Reading passage:
__________________________________________________
Introduce any control plane awareness logic in the MHC controller.
Define unhealthy criteria / set node conditions.
Recovering for scenarios where quorum would be violated.

User Story

As a user/operator I'd my control plane machines/nodes to be self healing. I.e gracefully deleted and recreated for safe scenarios where etcd quorum wouldn't be violated.

Detailed Description The Control Plane Provider should able to reconcile by removing etcd member for voluntary machine disruptions i.e deletion. https://github.com/kubernetes-sigs/cluster-api/issues/2818

Currently MHC only remediate machines owned by a machineSet. With the above in place we can relax this constraint to remediate any machine owned by a controller i.e controlPlaneController https://github.com/kubernetes-sigs/cluster-api/pull/2828.

spec.maxUnhealthy should be leveraged to ensure remediation is not triggered in a quorum disruptive manner e.g only 1 for a 3 machines control plane or 2 for a 5 machines control plane.

The Control Plane is a critical and sensitive component, where we want to favour control over flexibility. Therefore I propose introducing a new field EnableAutorepair for the KubeadmControlPlaneSpec which creates, owns a MHC resource and enforce the maxUnhealthy value appropriately based on the Control Plane size.

if we have general agreement in the approach the issue describes we can then discuss putting any extra safety in place if we wish to prevent users from shooting themselves in the foot creating out of band MHCs. E.g we could let MHC to remediate masters machines only if the MHC is owned by the Control Plane.
__________________________________________________
Given task 1:
Answer these questions from the control plane proposal:
(a) Right now, the MHC only remediates machines owned by what?
(b) What new field does the proposal suggest, and which spec would it go in?
(c) For a control plane of 3 machines, how many does the proposal give as the maxUnhealthy value?
Given task 2:
Write out the stretch of the control plane proposal from "The Control Plane is" through "the Control Plane.", and switch "favour" to "prefer".
The entries aren't needed for anything here.

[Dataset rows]
__________________________________________________
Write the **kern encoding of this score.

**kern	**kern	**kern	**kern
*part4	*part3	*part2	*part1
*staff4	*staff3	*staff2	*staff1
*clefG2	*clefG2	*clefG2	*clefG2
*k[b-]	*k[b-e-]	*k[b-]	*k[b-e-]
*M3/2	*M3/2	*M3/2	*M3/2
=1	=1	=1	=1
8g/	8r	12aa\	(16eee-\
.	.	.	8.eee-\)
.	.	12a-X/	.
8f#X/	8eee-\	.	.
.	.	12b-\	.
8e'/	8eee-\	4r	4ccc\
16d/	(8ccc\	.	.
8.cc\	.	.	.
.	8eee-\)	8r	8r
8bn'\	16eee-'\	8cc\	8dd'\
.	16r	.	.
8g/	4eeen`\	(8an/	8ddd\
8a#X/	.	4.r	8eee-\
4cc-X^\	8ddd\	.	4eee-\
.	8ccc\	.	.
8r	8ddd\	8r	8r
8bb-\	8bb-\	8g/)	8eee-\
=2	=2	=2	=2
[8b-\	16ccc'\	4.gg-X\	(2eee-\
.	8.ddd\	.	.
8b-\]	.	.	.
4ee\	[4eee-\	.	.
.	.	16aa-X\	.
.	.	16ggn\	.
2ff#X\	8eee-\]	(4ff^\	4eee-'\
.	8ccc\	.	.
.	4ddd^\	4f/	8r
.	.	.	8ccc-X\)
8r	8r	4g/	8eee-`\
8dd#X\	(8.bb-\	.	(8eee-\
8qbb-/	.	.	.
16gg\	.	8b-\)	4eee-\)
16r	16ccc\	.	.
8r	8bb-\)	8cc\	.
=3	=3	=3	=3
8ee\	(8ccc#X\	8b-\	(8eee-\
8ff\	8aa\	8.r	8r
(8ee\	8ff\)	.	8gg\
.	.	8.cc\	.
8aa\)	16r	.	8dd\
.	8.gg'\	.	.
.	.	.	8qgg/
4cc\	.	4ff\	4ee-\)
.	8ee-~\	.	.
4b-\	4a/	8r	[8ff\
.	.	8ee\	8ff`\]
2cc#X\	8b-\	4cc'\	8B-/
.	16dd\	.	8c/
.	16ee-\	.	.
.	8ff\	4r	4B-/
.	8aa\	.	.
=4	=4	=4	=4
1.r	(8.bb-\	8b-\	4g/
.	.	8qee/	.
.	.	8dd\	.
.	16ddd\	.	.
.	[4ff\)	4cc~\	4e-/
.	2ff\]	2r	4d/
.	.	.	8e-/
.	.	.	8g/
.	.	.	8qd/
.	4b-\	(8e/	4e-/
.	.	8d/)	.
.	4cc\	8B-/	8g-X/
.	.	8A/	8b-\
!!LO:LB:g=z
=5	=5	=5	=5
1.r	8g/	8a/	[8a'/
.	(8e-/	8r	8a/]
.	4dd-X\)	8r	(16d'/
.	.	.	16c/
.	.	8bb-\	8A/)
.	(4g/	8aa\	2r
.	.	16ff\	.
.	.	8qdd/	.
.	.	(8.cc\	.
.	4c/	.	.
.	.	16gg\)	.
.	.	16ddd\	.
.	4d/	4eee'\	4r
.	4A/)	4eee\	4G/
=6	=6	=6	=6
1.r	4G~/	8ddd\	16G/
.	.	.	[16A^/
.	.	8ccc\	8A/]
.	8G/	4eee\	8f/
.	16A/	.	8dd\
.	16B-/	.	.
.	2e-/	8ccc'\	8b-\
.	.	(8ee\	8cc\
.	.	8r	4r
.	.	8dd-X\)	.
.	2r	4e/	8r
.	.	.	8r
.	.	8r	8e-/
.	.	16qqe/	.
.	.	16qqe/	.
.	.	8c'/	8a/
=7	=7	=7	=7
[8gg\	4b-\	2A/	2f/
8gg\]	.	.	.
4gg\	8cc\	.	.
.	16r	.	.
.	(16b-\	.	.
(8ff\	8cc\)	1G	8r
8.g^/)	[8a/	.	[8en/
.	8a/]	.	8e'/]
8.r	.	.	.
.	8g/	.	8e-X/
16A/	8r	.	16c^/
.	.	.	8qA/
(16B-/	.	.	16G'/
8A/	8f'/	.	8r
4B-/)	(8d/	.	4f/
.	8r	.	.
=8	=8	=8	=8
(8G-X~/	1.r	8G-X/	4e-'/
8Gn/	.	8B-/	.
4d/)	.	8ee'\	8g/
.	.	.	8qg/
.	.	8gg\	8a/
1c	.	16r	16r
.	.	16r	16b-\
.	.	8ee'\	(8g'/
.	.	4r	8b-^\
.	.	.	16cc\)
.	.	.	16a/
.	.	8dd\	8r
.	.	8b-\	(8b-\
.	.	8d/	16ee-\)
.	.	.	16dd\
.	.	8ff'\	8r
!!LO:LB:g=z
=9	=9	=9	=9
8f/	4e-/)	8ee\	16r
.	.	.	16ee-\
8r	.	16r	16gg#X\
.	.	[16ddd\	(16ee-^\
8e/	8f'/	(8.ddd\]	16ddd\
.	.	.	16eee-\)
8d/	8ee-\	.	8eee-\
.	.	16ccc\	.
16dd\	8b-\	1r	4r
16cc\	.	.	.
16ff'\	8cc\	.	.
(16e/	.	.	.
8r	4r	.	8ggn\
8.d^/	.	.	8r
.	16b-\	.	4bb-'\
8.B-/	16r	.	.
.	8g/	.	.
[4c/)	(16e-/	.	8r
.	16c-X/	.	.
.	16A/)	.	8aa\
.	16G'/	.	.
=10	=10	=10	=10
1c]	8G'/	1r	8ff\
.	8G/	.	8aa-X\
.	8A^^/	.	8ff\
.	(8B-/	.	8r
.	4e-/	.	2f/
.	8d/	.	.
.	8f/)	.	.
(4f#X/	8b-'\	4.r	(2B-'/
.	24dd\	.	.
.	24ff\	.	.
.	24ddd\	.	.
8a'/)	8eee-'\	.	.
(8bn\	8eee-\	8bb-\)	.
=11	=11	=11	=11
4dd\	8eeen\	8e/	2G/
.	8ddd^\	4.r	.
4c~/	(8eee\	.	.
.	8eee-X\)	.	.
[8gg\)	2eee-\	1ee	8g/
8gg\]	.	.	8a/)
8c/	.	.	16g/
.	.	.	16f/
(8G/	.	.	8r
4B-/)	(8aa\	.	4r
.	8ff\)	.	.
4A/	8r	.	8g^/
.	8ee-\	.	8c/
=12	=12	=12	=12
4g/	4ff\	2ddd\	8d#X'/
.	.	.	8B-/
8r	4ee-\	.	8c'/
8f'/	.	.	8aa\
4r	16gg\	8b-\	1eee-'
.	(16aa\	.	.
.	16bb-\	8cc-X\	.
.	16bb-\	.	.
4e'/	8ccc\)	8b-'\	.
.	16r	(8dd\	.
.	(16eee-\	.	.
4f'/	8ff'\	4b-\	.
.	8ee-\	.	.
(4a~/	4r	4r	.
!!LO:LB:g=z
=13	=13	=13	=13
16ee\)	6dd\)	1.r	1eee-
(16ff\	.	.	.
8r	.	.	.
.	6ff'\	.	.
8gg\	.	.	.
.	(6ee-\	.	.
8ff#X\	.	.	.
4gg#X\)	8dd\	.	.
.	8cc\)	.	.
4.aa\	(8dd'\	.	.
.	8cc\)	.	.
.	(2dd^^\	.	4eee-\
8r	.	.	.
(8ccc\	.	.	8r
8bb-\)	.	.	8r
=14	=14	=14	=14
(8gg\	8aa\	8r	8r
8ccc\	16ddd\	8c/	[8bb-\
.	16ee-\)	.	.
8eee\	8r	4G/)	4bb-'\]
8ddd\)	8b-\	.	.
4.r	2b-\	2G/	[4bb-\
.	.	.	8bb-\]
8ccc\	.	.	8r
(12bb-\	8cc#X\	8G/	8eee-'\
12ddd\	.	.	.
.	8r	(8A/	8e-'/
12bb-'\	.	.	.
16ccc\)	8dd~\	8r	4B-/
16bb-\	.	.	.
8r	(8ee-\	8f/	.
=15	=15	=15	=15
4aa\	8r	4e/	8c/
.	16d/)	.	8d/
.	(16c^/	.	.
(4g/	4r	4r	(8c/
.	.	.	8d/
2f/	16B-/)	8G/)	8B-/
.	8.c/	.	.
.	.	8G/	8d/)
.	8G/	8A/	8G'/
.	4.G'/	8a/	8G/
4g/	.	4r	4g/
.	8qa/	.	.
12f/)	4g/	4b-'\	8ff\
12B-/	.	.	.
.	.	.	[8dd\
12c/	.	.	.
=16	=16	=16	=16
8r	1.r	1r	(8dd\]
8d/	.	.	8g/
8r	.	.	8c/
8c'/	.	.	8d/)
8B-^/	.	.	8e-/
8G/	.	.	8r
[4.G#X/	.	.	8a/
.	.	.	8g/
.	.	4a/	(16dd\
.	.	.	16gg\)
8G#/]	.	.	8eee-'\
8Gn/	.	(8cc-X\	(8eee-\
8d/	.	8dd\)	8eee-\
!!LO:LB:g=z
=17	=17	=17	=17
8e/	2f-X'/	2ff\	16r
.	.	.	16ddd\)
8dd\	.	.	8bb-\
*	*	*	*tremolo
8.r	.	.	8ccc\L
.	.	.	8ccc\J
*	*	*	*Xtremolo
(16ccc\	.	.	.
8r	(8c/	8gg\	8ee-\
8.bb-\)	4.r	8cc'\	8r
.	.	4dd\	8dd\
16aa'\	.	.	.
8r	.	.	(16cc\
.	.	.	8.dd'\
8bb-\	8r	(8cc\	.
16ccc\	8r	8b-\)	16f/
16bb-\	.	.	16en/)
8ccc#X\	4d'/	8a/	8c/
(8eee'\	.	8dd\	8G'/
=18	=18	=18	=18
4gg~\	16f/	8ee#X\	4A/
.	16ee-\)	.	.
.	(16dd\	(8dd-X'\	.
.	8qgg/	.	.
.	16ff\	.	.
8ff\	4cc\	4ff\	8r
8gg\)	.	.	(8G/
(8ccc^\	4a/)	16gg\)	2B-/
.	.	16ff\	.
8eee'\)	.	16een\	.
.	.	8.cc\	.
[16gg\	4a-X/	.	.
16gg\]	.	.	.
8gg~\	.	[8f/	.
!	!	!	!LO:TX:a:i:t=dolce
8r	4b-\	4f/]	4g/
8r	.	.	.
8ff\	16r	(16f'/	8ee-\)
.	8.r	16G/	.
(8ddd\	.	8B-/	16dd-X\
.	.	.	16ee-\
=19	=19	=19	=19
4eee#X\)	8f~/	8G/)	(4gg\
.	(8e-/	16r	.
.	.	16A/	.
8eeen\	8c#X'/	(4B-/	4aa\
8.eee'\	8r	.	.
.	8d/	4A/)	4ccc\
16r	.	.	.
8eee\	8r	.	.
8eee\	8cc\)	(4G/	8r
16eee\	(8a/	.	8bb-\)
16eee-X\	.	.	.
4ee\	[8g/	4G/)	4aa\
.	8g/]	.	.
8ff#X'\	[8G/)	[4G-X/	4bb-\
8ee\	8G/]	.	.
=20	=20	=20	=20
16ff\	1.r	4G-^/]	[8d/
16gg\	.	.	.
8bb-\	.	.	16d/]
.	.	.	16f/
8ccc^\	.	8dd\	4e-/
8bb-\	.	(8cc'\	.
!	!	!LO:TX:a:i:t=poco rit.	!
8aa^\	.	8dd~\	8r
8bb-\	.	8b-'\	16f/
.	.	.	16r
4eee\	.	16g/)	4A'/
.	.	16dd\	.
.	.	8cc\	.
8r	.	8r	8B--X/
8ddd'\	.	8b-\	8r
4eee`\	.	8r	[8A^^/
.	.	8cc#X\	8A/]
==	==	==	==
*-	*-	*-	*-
__________________________________________________
Exercise response 1:
(a) A machineSet.
(b) EnableAutorepair, in the KubeadmControlPlaneSpec.
(c) Only 1.

Exercise response 2:
The Control Plane is a critical and sensitive component, where we want to prefer control over flexibility. Therefore I propose introducing a new field EnableAutorepair for the KubeadmControlPlaneSpec which creates, owns a MHC resource and enforce the maxUnhealthy value appropriately based on the Control Plane size.

if we have general agreement in the approach the issue describes we can then discuss putting any extra safety in place if we wish to prevent users from shooting themselves in the foot creating out of band MHCs. E.g we could let MHC to remediate masters machines only if the MHC is owned by the Control Plane.